Climate Change Articles

The current issue of California magazine focuses on climate change.

Extreme Science
looks at results from Inez Fung on models and the new data coming in:

[A]ll these signals, she suggests, demonstrate that the fragile balance that keeps the earth’s ecosystem functioning properly—a complex and finely regulated series of homeostatic effects that tends to maintain its stability for generations at a time—may…now be spiraling out of control.

Fung is among the group of leading climatologists who have signed the amicus brief to the U.S. Supreme Court in support of eleven states suing EPA for not regulating greenhouse gases.

Some detail on what is happening.

Synthetic Solutions
examines aspirations for biofuels, using plants to make fuels. The science is currently at a primitive, how do things work? stage, but Jay Keasling has big aspirations, creating fermenting microbes that can create ethanol, and butanol, say, rather than ethanol:

It’s easier to ship, has more energy (per gallon), and is less corrosive.

**INFORMATION GIVEN:**
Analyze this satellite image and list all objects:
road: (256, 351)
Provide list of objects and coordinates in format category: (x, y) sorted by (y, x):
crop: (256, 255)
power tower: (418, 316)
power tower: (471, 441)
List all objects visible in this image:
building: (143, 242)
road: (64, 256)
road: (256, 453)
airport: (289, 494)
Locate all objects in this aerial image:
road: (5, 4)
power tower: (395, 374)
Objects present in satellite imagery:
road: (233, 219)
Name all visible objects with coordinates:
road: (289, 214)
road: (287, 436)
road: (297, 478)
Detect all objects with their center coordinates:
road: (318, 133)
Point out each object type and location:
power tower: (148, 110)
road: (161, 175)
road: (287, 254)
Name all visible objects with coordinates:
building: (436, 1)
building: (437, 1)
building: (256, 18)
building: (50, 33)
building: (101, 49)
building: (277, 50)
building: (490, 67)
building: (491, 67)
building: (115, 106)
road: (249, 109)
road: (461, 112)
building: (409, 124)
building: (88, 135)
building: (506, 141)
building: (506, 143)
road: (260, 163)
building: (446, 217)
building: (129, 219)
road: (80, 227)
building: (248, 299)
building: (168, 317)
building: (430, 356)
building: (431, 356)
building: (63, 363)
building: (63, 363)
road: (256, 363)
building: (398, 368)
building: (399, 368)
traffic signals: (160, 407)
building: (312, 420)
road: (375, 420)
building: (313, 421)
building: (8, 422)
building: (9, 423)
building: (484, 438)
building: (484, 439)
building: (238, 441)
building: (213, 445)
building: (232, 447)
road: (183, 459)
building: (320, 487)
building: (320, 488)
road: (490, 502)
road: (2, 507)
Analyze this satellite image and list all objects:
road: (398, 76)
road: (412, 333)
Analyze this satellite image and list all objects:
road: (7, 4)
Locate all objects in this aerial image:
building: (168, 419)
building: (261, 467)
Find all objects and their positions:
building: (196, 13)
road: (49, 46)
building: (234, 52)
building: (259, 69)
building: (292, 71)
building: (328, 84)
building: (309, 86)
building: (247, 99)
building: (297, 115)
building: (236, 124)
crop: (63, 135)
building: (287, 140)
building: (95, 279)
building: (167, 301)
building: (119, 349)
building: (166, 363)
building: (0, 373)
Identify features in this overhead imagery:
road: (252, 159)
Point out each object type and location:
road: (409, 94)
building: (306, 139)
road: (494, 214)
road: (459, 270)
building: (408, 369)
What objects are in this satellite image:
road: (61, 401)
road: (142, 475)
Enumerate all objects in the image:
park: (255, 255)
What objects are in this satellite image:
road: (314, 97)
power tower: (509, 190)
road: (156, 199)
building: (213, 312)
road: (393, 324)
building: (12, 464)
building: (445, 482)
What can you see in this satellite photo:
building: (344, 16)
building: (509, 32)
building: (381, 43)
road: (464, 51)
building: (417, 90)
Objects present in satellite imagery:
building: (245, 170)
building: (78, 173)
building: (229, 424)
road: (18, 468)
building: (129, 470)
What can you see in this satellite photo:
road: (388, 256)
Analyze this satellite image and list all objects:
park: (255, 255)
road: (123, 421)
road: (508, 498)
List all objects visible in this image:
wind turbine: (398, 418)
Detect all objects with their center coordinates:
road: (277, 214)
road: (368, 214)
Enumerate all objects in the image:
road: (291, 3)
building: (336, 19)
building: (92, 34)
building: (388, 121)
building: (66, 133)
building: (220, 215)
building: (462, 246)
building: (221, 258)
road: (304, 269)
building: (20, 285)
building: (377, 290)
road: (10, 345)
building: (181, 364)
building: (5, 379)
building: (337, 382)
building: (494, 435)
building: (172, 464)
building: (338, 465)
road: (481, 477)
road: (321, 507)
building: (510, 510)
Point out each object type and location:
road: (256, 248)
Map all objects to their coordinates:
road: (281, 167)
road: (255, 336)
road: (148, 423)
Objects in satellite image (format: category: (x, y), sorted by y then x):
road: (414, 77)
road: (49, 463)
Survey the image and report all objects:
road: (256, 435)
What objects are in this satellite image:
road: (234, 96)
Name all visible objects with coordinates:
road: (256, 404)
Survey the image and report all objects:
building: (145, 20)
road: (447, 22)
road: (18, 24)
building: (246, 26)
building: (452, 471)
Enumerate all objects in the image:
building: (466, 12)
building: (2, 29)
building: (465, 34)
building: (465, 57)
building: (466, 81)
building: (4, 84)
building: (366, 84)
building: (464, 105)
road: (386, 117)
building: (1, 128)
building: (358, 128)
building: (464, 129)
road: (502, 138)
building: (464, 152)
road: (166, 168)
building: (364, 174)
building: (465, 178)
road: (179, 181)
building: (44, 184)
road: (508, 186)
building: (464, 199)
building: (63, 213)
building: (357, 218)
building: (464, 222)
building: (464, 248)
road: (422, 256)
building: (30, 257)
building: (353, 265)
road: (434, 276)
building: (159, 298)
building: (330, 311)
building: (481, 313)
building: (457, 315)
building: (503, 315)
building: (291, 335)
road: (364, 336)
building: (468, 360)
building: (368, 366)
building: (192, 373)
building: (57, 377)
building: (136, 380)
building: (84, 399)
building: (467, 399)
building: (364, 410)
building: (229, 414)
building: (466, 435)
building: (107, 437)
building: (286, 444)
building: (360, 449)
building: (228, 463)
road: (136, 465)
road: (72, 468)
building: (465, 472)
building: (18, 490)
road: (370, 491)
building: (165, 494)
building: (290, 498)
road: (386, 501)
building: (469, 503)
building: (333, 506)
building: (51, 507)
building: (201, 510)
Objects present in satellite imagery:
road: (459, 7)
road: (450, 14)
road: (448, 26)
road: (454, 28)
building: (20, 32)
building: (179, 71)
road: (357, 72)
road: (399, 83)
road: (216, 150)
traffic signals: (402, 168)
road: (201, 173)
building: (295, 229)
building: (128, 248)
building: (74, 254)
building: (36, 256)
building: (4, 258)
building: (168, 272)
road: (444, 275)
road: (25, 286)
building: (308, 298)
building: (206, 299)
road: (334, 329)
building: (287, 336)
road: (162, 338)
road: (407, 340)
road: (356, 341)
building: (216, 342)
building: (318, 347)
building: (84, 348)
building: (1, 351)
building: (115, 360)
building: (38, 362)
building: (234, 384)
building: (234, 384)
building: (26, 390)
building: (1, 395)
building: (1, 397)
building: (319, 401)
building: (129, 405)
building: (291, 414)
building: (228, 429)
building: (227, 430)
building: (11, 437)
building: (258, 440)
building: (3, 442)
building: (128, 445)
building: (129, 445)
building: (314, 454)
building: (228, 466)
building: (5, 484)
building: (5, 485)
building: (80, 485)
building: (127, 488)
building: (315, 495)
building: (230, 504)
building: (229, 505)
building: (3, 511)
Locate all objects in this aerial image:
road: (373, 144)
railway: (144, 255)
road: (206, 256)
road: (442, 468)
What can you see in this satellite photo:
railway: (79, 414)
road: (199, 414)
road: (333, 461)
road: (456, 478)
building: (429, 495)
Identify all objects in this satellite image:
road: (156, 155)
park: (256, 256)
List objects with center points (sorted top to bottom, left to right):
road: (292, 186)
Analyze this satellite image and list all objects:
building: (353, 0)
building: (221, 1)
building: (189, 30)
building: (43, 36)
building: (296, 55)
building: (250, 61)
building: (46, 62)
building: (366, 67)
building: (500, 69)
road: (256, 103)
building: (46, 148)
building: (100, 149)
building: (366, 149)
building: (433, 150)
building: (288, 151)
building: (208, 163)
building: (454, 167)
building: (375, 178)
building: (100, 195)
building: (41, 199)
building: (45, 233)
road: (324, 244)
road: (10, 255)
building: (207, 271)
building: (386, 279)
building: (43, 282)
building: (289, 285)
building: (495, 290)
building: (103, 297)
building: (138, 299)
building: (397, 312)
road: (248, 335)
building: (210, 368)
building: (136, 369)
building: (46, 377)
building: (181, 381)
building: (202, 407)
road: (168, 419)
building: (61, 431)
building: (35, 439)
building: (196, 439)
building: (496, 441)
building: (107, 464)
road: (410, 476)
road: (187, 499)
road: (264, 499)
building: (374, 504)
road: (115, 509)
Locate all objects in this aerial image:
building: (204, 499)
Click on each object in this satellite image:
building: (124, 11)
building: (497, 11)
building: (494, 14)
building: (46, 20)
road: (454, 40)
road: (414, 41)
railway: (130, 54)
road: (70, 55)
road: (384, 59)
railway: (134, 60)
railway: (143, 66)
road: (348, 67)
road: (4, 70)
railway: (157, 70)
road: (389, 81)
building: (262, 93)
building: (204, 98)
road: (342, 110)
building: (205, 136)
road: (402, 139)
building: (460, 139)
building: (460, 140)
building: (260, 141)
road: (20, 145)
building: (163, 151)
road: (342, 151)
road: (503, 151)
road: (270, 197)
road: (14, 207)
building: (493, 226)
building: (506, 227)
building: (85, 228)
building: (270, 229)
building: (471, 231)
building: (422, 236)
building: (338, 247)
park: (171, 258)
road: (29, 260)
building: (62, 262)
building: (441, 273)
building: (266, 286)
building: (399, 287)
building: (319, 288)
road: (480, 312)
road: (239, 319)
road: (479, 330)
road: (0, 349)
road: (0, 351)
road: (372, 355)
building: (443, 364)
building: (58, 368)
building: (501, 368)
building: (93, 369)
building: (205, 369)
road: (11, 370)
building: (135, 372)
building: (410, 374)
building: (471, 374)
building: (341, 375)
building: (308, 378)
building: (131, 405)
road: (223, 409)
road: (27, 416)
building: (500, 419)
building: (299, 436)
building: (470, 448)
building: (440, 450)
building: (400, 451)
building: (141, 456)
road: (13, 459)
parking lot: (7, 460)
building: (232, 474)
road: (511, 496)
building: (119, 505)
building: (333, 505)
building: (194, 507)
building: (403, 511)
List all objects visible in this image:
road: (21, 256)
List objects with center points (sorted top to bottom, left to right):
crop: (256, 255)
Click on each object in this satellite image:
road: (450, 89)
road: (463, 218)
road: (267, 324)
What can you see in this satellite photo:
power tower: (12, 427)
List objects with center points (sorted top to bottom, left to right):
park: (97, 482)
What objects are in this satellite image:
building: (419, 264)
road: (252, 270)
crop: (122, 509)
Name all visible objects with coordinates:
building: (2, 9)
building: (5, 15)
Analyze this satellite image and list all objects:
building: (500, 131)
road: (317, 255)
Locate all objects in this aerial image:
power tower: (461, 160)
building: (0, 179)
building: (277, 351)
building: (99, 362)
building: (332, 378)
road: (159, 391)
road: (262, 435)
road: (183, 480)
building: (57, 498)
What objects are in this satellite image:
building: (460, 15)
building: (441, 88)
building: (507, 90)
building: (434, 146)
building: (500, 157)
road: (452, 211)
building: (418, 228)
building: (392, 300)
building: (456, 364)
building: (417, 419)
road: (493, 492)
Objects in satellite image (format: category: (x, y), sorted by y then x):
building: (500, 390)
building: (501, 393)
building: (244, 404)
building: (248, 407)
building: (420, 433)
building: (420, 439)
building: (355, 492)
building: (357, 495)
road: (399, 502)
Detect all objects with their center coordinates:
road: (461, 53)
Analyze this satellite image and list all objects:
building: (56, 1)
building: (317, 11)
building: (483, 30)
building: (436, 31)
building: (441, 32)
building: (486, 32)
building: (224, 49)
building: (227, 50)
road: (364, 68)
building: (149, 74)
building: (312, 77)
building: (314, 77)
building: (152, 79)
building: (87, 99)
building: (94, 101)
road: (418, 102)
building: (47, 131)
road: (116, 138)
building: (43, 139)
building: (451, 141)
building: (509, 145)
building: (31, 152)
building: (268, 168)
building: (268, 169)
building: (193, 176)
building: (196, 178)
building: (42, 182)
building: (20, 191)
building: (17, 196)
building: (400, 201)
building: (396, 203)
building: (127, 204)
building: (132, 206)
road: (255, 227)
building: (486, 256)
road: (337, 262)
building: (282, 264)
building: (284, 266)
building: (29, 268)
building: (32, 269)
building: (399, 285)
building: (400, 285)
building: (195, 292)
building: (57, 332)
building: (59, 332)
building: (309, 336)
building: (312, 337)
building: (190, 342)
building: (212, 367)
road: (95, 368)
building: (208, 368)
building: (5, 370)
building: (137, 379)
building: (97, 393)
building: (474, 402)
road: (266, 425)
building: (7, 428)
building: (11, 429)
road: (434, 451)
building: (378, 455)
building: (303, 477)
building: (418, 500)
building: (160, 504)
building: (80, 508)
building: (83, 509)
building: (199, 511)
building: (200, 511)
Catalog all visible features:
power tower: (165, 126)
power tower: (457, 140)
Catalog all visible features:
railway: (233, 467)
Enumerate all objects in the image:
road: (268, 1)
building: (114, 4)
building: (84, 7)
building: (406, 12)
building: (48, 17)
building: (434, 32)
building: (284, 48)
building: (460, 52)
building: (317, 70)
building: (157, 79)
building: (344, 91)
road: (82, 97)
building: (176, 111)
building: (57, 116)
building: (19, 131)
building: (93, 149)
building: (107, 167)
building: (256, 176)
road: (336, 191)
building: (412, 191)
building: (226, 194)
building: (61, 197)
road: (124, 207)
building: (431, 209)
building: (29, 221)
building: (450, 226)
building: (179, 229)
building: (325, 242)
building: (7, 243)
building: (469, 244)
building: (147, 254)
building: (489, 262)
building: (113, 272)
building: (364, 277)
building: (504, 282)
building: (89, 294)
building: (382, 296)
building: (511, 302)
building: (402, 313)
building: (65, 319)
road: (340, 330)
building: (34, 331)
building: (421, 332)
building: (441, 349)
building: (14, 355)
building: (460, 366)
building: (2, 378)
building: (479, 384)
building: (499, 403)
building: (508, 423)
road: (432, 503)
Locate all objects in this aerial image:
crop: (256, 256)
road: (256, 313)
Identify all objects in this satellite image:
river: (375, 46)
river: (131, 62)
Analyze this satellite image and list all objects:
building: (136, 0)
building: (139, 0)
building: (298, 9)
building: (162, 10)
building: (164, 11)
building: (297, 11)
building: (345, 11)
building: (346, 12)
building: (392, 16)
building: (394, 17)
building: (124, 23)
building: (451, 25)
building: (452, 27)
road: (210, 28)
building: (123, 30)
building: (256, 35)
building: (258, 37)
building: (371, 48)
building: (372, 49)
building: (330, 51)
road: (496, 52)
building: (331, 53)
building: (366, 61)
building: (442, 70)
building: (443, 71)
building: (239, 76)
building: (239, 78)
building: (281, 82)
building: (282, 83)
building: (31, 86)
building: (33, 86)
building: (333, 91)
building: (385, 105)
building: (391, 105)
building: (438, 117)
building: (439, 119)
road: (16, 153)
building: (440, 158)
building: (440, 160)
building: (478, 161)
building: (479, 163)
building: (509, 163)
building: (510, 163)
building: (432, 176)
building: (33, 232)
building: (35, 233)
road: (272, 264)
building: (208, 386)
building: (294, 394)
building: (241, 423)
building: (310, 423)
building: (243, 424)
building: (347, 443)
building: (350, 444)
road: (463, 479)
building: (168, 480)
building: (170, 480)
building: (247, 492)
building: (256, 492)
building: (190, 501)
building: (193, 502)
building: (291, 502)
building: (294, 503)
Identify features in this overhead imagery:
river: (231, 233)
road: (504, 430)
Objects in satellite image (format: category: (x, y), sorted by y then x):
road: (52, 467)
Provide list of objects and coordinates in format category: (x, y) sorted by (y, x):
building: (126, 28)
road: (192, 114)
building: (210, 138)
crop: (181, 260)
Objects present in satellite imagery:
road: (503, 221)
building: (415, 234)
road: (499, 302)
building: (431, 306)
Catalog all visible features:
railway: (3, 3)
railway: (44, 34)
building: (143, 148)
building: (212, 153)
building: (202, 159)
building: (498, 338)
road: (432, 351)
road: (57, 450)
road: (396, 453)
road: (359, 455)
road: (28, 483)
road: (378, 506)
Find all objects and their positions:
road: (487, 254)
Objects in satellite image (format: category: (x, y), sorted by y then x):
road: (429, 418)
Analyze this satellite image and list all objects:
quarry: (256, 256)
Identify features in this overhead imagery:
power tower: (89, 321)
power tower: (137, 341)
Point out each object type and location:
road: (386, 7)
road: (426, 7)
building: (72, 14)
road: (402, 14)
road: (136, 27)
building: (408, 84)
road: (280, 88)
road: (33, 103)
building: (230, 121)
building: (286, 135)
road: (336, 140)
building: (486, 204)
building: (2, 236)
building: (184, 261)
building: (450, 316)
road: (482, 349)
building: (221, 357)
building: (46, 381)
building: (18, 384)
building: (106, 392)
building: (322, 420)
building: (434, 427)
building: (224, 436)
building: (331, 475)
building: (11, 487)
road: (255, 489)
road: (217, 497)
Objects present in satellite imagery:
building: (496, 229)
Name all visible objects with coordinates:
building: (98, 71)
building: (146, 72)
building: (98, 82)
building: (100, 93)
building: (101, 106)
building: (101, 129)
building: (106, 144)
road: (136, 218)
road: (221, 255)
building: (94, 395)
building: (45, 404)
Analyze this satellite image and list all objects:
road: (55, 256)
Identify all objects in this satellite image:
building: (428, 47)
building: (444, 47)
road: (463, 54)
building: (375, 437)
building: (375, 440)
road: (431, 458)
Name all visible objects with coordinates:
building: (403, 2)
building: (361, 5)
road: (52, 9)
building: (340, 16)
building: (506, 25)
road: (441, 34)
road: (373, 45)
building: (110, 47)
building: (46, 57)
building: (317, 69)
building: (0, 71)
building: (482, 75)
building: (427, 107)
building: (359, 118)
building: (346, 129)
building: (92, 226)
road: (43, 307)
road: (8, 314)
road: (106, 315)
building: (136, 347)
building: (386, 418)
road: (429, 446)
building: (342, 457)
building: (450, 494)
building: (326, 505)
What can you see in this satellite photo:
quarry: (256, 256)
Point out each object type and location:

**PROBLEMS:**
A - Answer these questions from the climate change page, one per line:
(i) Which magazine's current issue focuses on climate change?
(ii) Whom does the amicus brief signed by Fung support?
(iii) Which fuel does Jay Keasling's plan name as an alternative to ethanol?
B - Update the climate change page: reproduce the text between "Synthetic Solutions" and "is less corrosive.", inclusive, putting "early" in place of "primitive".
C - Does the climate change page support each statement? Answer yes or no for each, quoting the deciding words.
(i) Fung signed the amicus brief to the U.S. Supreme Court.
(ii) The science behind biofuels is described as mature.
(iii) Extreme Science looks at results from Inez Fung.

**EXPECTED OUTPUTS:**
A -
(i) California magazine
(ii) Eleven states suing EPA for not regulating greenhouse gases
(iii) Butanol

B -
Synthetic Solutions
examines aspirations for biofuels, using plants to make fuels. The science is currently at a early, how do things work? stage, but Jay Keasling has big aspirations, creating fermenting microbes that can create ethanol, and butanol, say, rather than ethanol:

It’s easier to ship, has more energy (per gallon), and is less corrosive.

C -
(i) Yes: "Fung is among the group of leading climatologists who have signed the amicus brief to the U.S. Supreme Court"
(ii) No: "The science is currently at a primitive, how do things work? stage"
(iii) Yes: "looks at results from Inez Fung on models and the new data coming in"